#### SOURCE RECORDS

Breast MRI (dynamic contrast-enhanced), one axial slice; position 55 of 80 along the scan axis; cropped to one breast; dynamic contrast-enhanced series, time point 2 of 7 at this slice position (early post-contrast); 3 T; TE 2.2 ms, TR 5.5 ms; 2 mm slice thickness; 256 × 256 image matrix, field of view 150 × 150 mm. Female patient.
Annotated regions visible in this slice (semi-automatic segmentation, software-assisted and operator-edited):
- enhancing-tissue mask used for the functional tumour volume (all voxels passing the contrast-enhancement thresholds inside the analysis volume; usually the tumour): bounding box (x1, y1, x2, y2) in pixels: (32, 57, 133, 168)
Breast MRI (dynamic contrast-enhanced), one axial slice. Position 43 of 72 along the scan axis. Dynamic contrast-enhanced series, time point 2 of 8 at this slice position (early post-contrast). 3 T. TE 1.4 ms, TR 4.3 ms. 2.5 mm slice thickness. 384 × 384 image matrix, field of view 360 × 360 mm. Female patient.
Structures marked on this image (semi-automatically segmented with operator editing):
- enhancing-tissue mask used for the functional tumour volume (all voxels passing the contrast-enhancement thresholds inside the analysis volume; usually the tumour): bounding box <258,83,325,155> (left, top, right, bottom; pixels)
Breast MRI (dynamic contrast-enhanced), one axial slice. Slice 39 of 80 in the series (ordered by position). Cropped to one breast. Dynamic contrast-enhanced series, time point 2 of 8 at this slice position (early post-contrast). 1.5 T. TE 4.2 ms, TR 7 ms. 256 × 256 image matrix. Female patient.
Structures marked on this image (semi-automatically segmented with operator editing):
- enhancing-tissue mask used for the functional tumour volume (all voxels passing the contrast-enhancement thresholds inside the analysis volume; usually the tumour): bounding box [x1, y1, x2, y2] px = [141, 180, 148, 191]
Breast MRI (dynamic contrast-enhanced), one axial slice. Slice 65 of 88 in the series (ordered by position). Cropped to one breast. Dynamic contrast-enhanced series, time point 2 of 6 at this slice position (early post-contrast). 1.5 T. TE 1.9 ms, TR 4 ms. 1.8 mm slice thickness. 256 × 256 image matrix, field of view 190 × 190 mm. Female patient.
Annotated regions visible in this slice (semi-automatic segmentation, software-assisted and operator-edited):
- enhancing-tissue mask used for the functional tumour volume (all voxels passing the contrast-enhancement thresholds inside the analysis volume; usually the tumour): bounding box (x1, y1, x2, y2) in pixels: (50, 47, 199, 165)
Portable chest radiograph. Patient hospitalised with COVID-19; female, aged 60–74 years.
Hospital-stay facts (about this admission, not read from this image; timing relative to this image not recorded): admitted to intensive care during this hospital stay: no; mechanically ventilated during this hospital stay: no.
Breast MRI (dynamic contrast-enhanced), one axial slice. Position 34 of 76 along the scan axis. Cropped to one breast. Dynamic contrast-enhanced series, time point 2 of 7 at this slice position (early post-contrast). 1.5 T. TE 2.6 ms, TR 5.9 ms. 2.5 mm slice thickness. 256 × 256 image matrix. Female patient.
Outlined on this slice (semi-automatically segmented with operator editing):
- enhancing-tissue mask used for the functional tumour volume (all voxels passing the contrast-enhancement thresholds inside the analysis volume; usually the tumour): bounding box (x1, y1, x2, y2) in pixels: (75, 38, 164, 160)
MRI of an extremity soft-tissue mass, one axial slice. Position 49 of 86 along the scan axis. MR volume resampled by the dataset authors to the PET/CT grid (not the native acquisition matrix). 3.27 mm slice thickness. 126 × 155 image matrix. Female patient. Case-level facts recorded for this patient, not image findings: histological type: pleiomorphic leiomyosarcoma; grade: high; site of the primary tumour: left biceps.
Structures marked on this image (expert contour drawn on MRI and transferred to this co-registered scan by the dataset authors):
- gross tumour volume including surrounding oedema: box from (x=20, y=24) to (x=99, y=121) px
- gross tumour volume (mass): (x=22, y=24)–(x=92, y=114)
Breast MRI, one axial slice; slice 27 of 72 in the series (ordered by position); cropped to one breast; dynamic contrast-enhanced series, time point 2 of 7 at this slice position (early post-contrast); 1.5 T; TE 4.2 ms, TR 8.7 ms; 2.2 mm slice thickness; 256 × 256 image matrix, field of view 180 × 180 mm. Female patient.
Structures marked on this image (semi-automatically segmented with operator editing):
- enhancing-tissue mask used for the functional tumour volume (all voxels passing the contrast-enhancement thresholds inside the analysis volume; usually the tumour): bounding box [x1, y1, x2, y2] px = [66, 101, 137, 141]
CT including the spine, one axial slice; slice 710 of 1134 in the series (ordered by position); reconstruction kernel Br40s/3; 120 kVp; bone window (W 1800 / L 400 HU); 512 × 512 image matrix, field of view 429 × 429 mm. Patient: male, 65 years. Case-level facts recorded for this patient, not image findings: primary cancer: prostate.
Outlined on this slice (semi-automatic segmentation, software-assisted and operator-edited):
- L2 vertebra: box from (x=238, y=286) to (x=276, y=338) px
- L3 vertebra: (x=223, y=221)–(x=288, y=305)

########

• **ACTION ITEM**
The listing above holds a line with "Hospital-stay facts (about" and a line with "101, 137, 141]". Print the stretch from the first through the second, exactly and alone.

• **SOLUTION TO THE PROBLEM**
Hospital-stay facts (about this admission, not read from this image; timing relative to this image not recorded): admitted to intensive care during this hospital stay: no; mechanically ventilated during this hospital stay: no.
Breast MRI (dynamic contrast-enhanced), one axial slice. Position 34 of 76 along the scan axis. Cropped to one breast. Dynamic contrast-enhanced series, time point 2 of 7 at this slice position (early post-contrast). 1.5 T. TE 2.6 ms, TR 5.9 ms. 2.5 mm slice thickness. 256 × 256 image matrix. Female patient.
Outlined on this slice (semi-automatically segmented with operator editing):
- enhancing-tissue mask used for the functional tumour volume (all voxels passing the contrast-enhancement thresholds inside the analysis volume; usually the tumour): bounding box (x1, y1, x2, y2) in pixels: (75, 38, 164, 160)
MRI of an extremity soft-tissue mass, one axial slice. Position 49 of 86 along the scan axis. MR volume resampled by the dataset authors to the PET/CT grid (not the native acquisition matrix). 3.27 mm slice thickness. 126 × 155 image matrix. Female patient. Case-level facts recorded for this patient, not image findings: histological type: pleiomorphic leiomyosarcoma; grade: high; site of the primary tumour: left biceps.
Structures marked on this image (expert contour drawn on MRI and transferred to this co-registered scan by the dataset authors):
- gross tumour volume including surrounding oedema: box from (x=20, y=24) to (x=99, y=121) px
- gross tumour volume (mass): (x=22, y=24)–(x=92, y=114)
Breast MRI, one axial slice; slice 27 of 72 in the series (ordered by position); cropped to one breast; dynamic contrast-enhanced series, time point 2 of 7 at this slice position (early post-contrast); 1.5 T; TE 4.2 ms, TR 8.7 ms; 2.2 mm slice thickness; 256 × 256 image matrix, field of view 180 × 180 mm. Female patient.
Structures marked on this image (semi-automatically segmented with operator editing):
- enhancing-tissue mask used for the functional tumour volume (all voxels passing the contrast-enhancement thresholds inside the analysis volume; usually the tumour): bounding box [x1, y1, x2, y2] px = [66, 101, 137, 141]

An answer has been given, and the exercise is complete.